1. Notice that the flags aren't a part of the units, and therefore could be used to show positions, even if the unit graphics are small.
2. At larger zooms; the units are not visible even in current scale, they use "icon with arrow" mode that shows where units are in that mode.
3. if they add an ingame scale preference, I'm sure they would make it playable.
4. If not; Warpstorm and the other excellent modders would for sure fix any simple view problems with small figure scale.
 
I am just wondering that how easy xml is to mod? Is it like html?

It's even simpler, it's just a kind of storage language.
example :

[world]
[europe]
[sweden]
[size]9[/size]
[/sweden]
[/europe]
[/world]

And that size of sweden there could might as well be the scale of the units to change, like many of us would like ;)
 
vbraun said:
Super trees? Sweet :cool:


:lol: :lol: :lol: :lol:

sounds liek intead of making the units smaller, your going to make everythign else bigger :lol:
 
..pretty much every art asset has a scale value in xml that can be modded to whatever you like... units, buildings, trees, resources, improvements, etc...

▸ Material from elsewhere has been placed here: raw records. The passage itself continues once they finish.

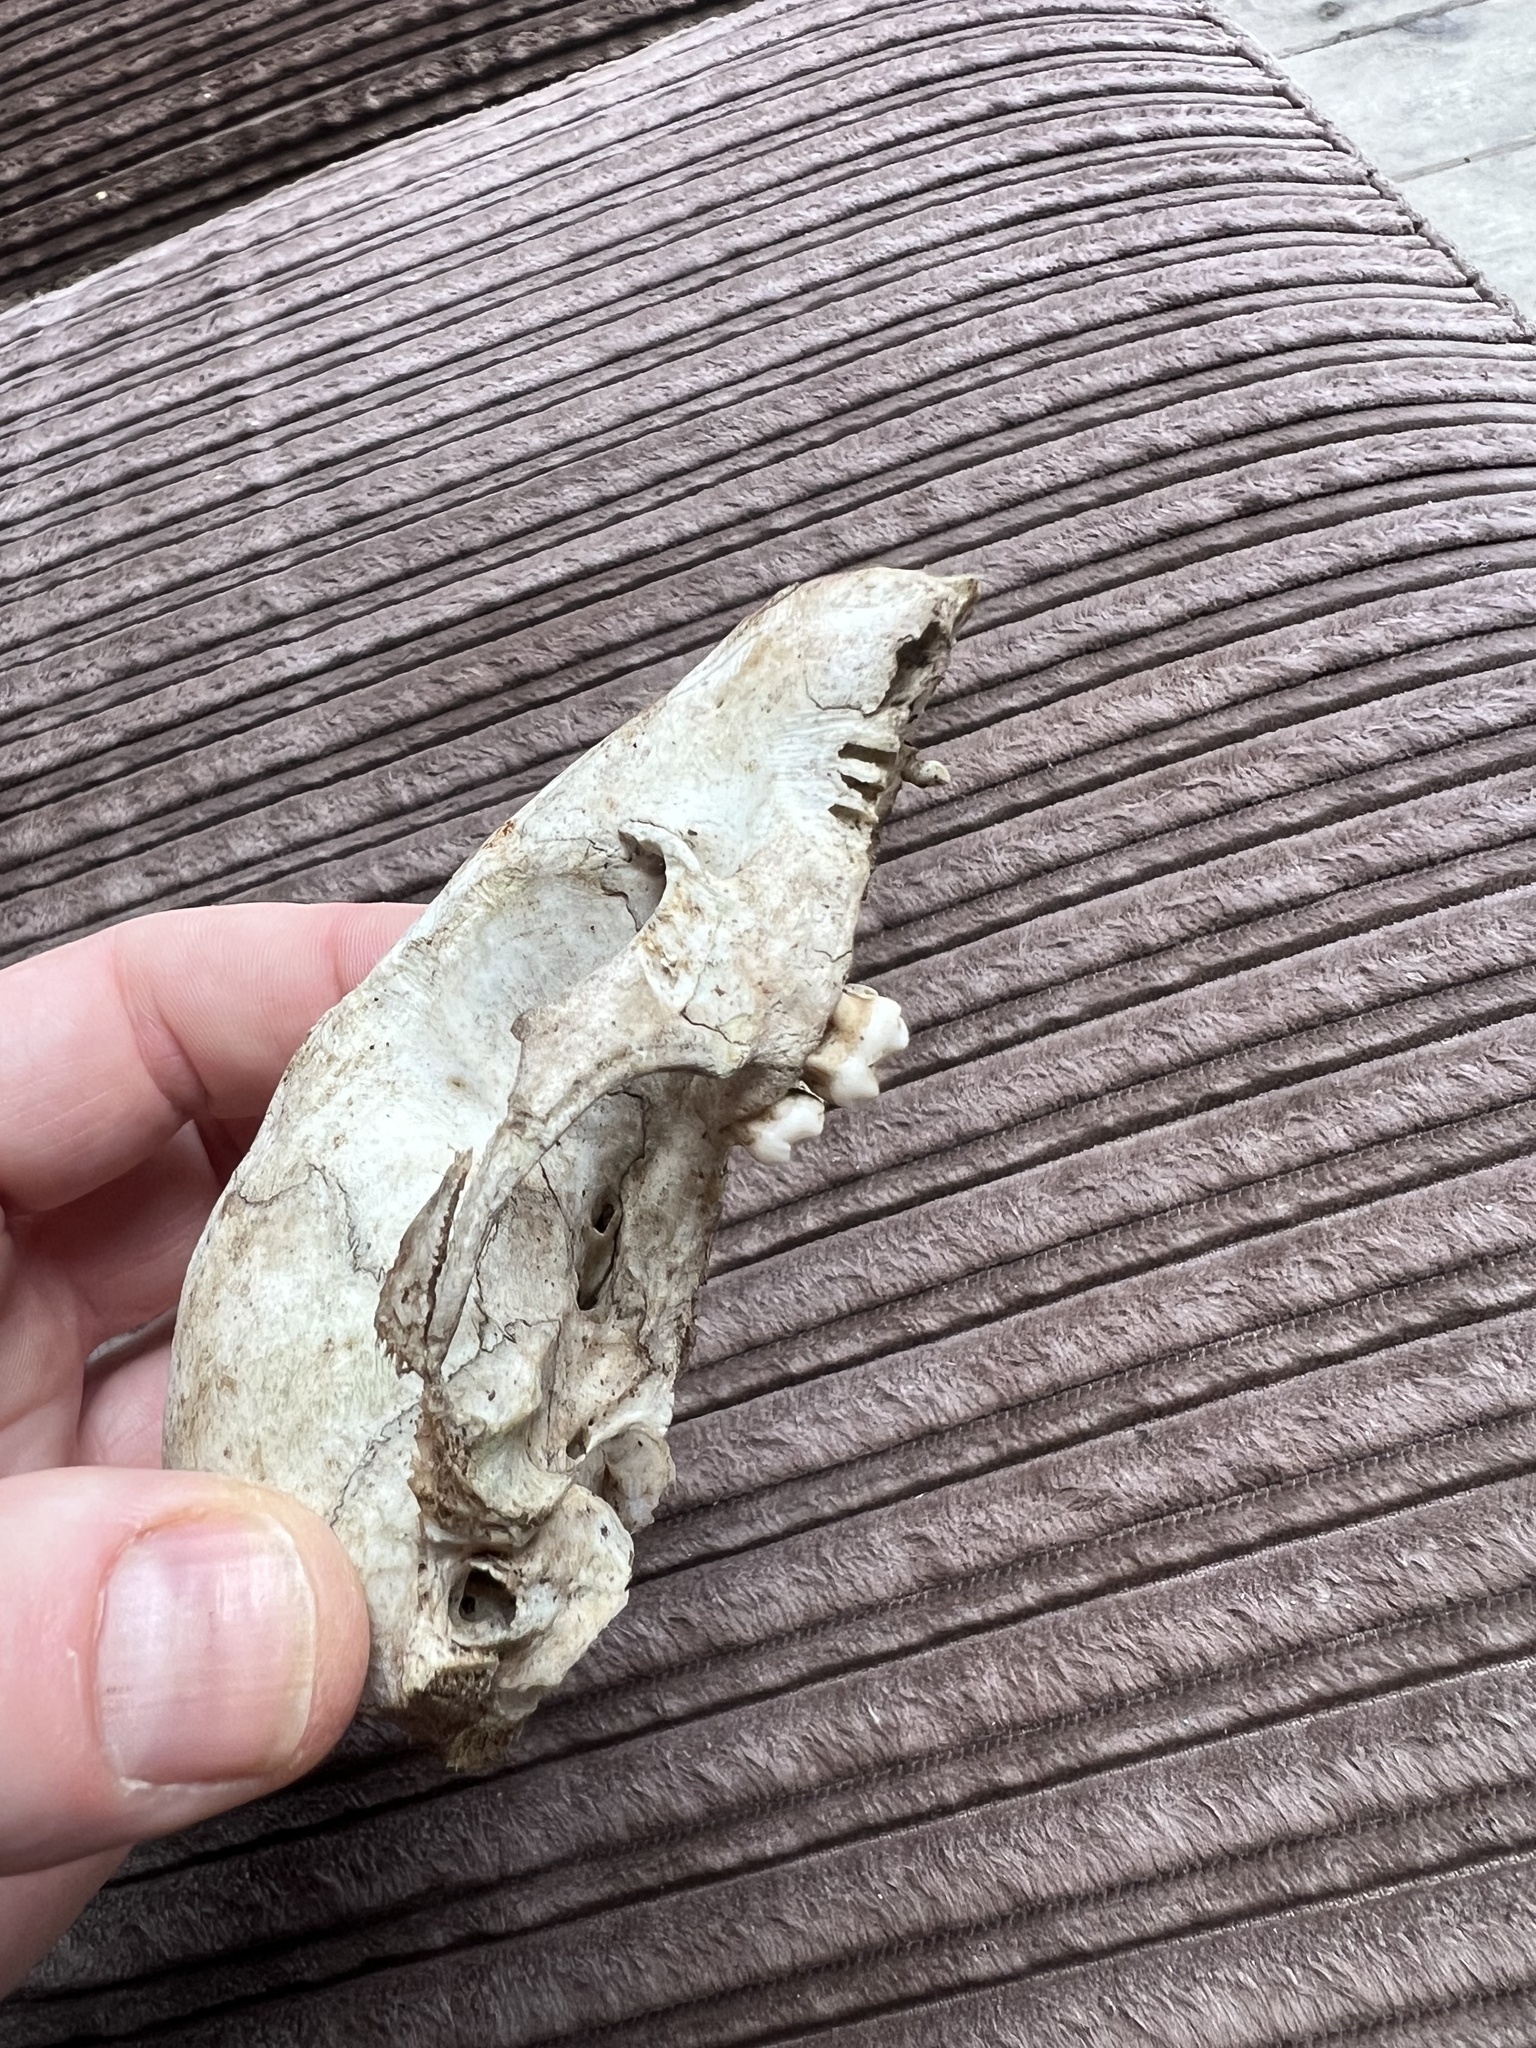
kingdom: Animalia
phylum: Chordata
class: Mammalia
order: Carnivora
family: Procyonidae
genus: Procyon
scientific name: Procyon lotor
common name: Raccoon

May we assume that initial “scale values” are set when the game product is installed and customized for a particular graphics environment?
Are all similarly classed assets to scale with respect to each other?
Will there be an initialization “exit” that will allow a “user” to gain control to mod XML values?

q
 
Notice he said "buildings and improvements".

Seems to me that means you can make each individual building in a city any size you like.

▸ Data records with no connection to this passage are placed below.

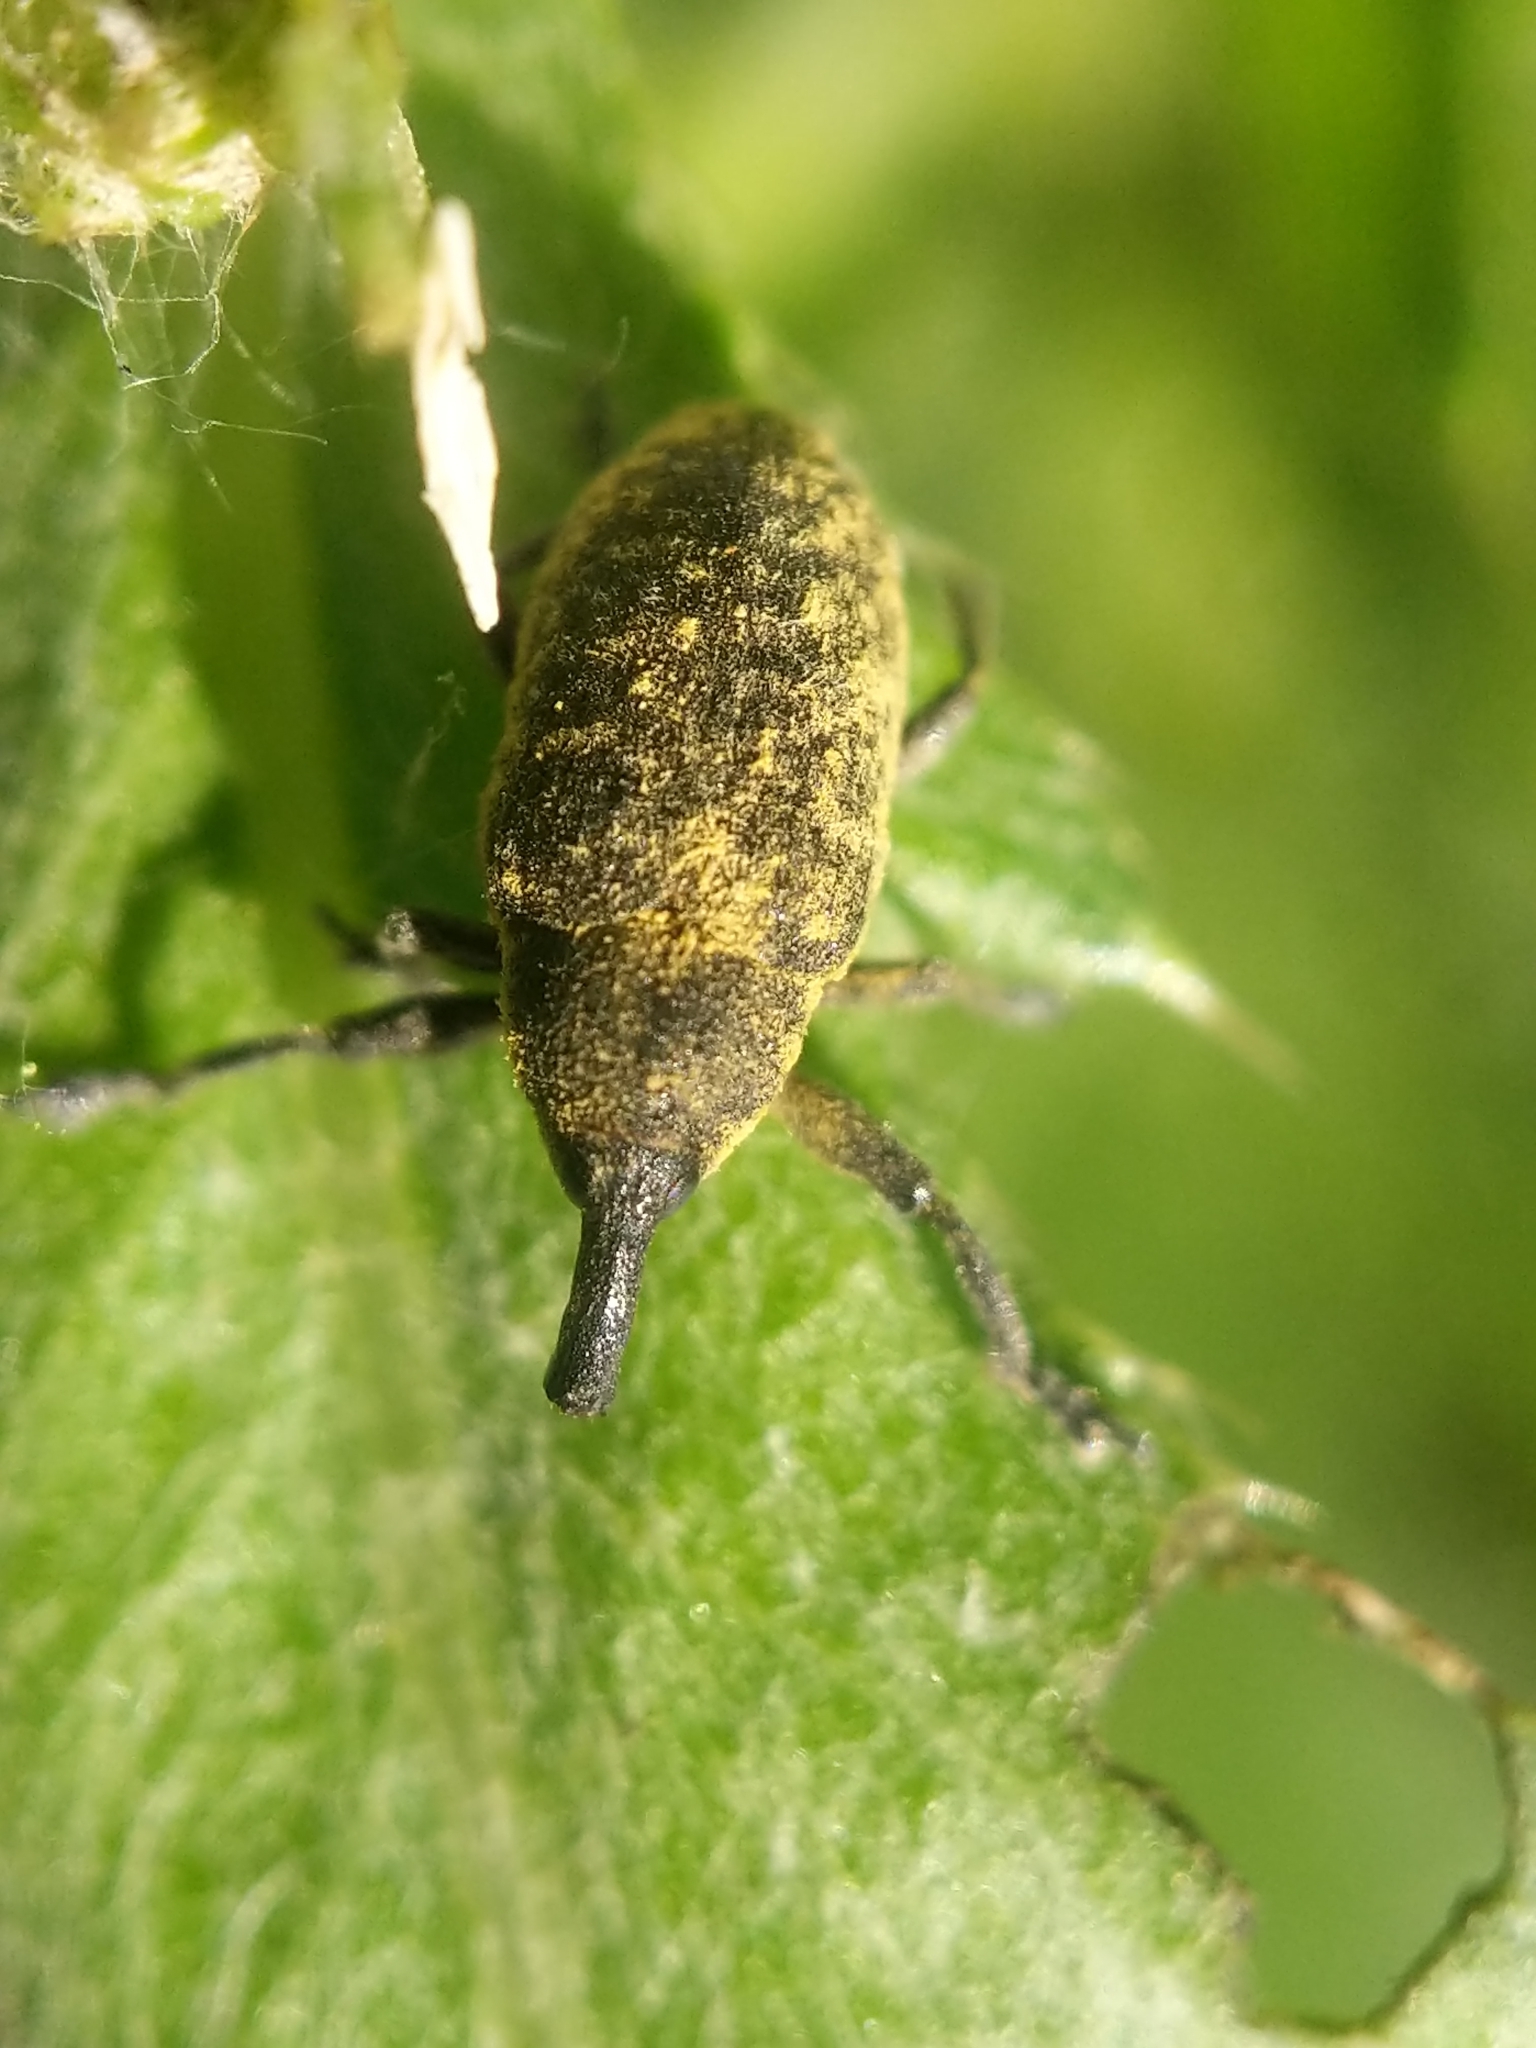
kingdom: Animalia
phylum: Arthropoda
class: Insecta
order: Coleoptera
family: Curculionidae
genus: Larinus
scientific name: Larinus carlinae
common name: Weevil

Infact, I think some wonders are built outside the city, correct? You could make the Pryamids really big.


Just in case people don't see one of the big possibilities in this, I just want to say that if you scaled everything down to say 1/10 or 1/20th of their original size, the land itself (the world) will be/seem to be 20 x larger.

Which is why I said, if you zoom in and tilt the screen, it will feel like you are in a very large world - like world of warcraft.
 
Grohan said:
I am just wondering that how easy xml is to mod? Is it like html?

It's exactly like HTML, only you make the tags what you want it to mean (and toss in a little database on the side like tables). Here's HTML and XML in action. Suppose you made a mod where you had different types of currency...

Code:
<table>
	<tr>
		<td>I'm a cell!</td>
		<td>I'm another cell!</td>
			<table>
				<tr>
					<td>I'm a nested cell!</td>
					<td>I'm another nested cell!</td>
				</tr>
			</table>
	</tr>
</table>


<currency>
	<Berries>
		<Player1Amount>100</Player1Amount>
		<Player2Amount>100</Player2Amount>
			<loan>
				<Player1>
					<LoansTo>Player2</LoansTo>
					<Amount>50</Amount>
				</Player1>
			</loan>
	</Berries>
</currency>

If you ever looked at a Civ2 rules.txt file, you'll see that it's a bunch of data (with a bunch of comments, too) that's pretty much read sequentially by the program. The downside is, it's not easy to tell what the 8th 0 is supposed to do in a line of 20. XML tells you want the data is. It may look more cumbersome, but it's actually like a user friendly idea that came too late for DOS. ;) (granted, you already had similar things in word processors. vbulliten's tags for example, would have worked quite well with WordPerfect).